### Request 1
Write out the part of the TabNet documentation between "1. **Data Preprocessing:**" and "predictions for classification.", inclusive.

— BEGIN Passage —

Advanced Tabular Models
=======================

TabNet
------

.. automodule:: TALENT.model.models.tabnet
   :members:
   :undoc-members:
   :show-inheritance:

.. class:: TabNetClassifier
   :noindex:

   Interpretable deep learning model with sequential attention mechanism for classification.
   
   **Mathematical Formulation:**
   
   TabNet uses sequential feature selection through sparsemax attention:
   
   **Feature Selection at Step i:**
   
   .. math::
      
      M^{[i]} = \text{sparsemax}(\text{AttentionTransformer}(f^{[i-1]}))
   
   **Feature Processing:**
   
   .. math::
      
      f^{[i]} = \gamma \odot M^{[i]} \odot h + (1-\gamma) \odot f^{[i-1]}
   
   where :math:`\gamma` is the relaxation parameter.

   .. method:: __init__(n_steps, gamma, n_independent, n_shared, momentum, optimizer_params, scheduler_params, mask_type, lambda_sparse, seed)
      :noindex:
      
      Initialize TabNet classifier.
      
      **Parameters:**
      
      * **n_steps** (*int*) -- Number of decision steps
      * **gamma** (*float*) -- Relaxation parameter for feature selection
      * **n_independent** (*int*) -- Number of independent GLU layers per step
      * **n_shared** (*int*) -- Number of shared GLU layers
      * **momentum** (*float*) -- Momentum for batch normalization
      * **optimizer_params** (*dict*) -- Optimizer configuration
      * **scheduler_params** (*dict*) -- Learning rate scheduler parameters
      * **mask_type** (*str*) -- Type of attention mask ('sparsemax' or 'entmax')
      * **lambda_sparse** (*float*) -- Sparsity regularization coefficient
      * **seed** (*int*) -- Random seed

   .. method:: fit(X_train, y_train, eval_set, eval_name, eval_metric, max_epochs, patience, batch_size, virtual_batch_size, num_workers, drop_last, callbacks)
      :noindex:
      
      Train the TabNet model.
      
      **Training Process:**
      
      1. **Data Preprocessing:** Handle categorical encoding and normalization
      2. **Sequential Training:** Train each decision step sequentially
      3. **Attention Regularization:** Apply sparsity constraints on attention masks
      4. **Early Stopping:** Monitor validation metrics for convergence

   .. method:: predict_proba(X)
      :noindex:
      
      Make probability predictions for classification.
      
      **Parameters:**
      
      * **X** (*torch.Tensor or scipy.sparse matrix*) -- Input features
      
      **Returns:**
      
      * **np.ndarray** -- Class probabilities of shape (n_samples, n_classes)
      
      **Prediction Process:**
      
      1. **Forward Pass:** Process through all decision steps
      2. **Attention Aggregation:** Combine attention from all steps
      3. **Softmax Application:** Convert logits to probabilities
      
      .. math::
         
         P(y=k|x) = \frac{\exp(o_k)}{\sum_{j=1}^K \exp(o_j)}
      
      where :math:`o_k` is the raw output for class :math:`k`.

— END Passage —
— BEGIN Source data —

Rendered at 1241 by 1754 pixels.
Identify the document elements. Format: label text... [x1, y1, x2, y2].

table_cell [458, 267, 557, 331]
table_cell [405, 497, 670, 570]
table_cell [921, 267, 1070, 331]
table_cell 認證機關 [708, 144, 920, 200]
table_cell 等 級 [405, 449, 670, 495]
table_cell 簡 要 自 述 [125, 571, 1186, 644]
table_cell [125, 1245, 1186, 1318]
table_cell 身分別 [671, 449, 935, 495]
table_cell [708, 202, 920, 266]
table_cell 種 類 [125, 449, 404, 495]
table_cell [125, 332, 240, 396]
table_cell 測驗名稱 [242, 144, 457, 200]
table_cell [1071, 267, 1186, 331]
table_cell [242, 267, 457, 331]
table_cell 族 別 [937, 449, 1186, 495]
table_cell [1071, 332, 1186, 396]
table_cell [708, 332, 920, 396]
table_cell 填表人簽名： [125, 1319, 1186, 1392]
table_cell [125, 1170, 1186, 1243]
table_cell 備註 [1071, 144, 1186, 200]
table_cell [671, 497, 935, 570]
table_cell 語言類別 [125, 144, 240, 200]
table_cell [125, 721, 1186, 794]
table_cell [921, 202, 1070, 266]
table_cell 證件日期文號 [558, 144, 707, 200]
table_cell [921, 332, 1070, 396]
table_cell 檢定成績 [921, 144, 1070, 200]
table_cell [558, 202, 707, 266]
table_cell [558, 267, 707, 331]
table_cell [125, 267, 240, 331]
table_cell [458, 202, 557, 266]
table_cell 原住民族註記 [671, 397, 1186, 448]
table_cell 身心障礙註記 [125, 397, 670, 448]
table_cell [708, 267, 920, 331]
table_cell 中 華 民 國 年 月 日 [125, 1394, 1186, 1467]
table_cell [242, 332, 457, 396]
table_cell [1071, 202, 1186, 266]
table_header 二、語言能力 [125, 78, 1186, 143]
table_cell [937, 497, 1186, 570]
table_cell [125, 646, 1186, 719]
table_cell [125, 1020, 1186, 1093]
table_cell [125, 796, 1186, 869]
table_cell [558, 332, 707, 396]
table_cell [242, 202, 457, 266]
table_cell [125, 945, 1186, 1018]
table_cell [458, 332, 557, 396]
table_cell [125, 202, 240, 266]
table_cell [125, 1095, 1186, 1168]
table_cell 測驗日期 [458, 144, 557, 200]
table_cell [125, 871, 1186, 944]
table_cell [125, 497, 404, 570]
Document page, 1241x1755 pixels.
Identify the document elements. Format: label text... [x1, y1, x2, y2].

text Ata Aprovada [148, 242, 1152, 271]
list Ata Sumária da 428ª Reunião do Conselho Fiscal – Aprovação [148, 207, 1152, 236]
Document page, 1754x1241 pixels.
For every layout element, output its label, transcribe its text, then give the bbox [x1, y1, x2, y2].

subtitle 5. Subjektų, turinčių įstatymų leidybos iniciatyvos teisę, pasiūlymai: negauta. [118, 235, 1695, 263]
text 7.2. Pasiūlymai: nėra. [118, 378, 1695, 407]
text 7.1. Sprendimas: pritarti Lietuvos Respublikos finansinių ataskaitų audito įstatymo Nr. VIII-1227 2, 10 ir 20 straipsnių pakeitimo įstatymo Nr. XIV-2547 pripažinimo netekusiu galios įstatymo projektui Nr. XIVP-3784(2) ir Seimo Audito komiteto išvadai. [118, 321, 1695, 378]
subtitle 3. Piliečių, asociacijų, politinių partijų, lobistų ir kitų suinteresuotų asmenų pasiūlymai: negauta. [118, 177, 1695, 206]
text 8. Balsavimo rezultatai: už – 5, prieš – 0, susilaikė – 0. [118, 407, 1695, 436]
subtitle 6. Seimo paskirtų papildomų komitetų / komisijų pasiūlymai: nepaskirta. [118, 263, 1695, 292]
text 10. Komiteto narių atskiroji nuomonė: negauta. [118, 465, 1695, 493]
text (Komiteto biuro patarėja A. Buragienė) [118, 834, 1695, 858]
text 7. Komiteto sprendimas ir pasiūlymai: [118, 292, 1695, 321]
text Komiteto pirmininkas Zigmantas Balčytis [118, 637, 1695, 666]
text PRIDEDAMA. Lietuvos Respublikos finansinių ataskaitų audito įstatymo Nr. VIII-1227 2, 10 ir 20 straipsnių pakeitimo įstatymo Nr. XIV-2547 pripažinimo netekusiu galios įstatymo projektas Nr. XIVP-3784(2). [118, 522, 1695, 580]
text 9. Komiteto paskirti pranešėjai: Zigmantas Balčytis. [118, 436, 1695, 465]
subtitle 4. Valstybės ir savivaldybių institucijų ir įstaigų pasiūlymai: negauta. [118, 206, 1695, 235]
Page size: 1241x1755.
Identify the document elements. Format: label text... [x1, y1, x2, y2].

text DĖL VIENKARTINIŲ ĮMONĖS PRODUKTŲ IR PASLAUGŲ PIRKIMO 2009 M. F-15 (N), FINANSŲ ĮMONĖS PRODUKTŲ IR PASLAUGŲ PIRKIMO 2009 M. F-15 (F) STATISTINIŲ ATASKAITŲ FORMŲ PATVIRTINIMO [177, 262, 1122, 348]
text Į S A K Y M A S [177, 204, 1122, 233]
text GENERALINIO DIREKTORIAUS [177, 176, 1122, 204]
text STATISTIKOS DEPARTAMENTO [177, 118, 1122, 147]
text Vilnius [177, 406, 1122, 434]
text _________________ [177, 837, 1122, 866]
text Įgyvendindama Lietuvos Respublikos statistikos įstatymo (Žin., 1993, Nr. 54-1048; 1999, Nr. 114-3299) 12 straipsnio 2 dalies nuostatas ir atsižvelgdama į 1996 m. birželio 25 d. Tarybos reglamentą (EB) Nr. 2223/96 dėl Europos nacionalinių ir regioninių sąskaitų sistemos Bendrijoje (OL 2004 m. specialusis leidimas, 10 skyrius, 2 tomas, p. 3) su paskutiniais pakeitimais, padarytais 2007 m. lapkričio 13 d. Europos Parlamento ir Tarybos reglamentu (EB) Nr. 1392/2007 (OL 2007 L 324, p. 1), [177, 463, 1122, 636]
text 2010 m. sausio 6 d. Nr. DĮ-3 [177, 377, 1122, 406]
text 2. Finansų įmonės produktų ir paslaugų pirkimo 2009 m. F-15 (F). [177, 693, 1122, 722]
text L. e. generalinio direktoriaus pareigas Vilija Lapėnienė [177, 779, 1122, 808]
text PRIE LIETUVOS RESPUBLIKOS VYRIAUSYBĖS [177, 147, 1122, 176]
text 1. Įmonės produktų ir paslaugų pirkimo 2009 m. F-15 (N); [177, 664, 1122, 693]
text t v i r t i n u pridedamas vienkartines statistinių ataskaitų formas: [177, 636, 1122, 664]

— END Source data —

### Request 2
Give again the lines of the listing between the lines holding "text DĖL VIENKARTINIŲ" and "text 2. Finansų", inclusive.

### Expected output 1
1. **Data Preprocessing:** Handle categorical encoding and normalization
      2. **Sequential Training:** Train each decision step sequentially
      3. **Attention Regularization:** Apply sparsity constraints on attention masks
      4. **Early Stopping:** Monitor validation metrics for convergence

   .. method:: predict_proba(X)
      :noindex:
      
      Make probability predictions for classification.

### Expected output 2
text DĖL VIENKARTINIŲ ĮMONĖS PRODUKTŲ IR PASLAUGŲ PIRKIMO 2009 M. F-15 (N), FINANSŲ ĮMONĖS PRODUKTŲ IR PASLAUGŲ PIRKIMO 2009 M. F-15 (F) STATISTINIŲ ATASKAITŲ FORMŲ PATVIRTINIMO [177, 262, 1122, 348]
text Į S A K Y M A S [177, 204, 1122, 233]
text GENERALINIO DIREKTORIAUS [177, 176, 1122, 204]
text STATISTIKOS DEPARTAMENTO [177, 118, 1122, 147]
text Vilnius [177, 406, 1122, 434]
text _________________ [177, 837, 1122, 866]
text Įgyvendindama Lietuvos Respublikos statistikos įstatymo (Žin., 1993, Nr. 54-1048; 1999, Nr. 114-3299) 12 straipsnio 2 dalies nuostatas ir atsižvelgdama į 1996 m. birželio 25 d. Tarybos reglamentą (EB) Nr. 2223/96 dėl Europos nacionalinių ir regioninių sąskaitų sistemos Bendrijoje (OL 2004 m. specialusis leidimas, 10 skyrius, 2 tomas, p. 3) su paskutiniais pakeitimais, padarytais 2007 m. lapkričio 13 d. Europos Parlamento ir Tarybos reglamentu (EB) Nr. 1392/2007 (OL 2007 L 324, p. 1), [177, 463, 1122, 636]
text 2010 m. sausio 6 d. Nr. DĮ-3 [177, 377, 1122, 406]
text 2. Finansų įmonės produktų ir paslaugų pirkimo 2009 m. F-15 (F). [177, 693, 1122, 722]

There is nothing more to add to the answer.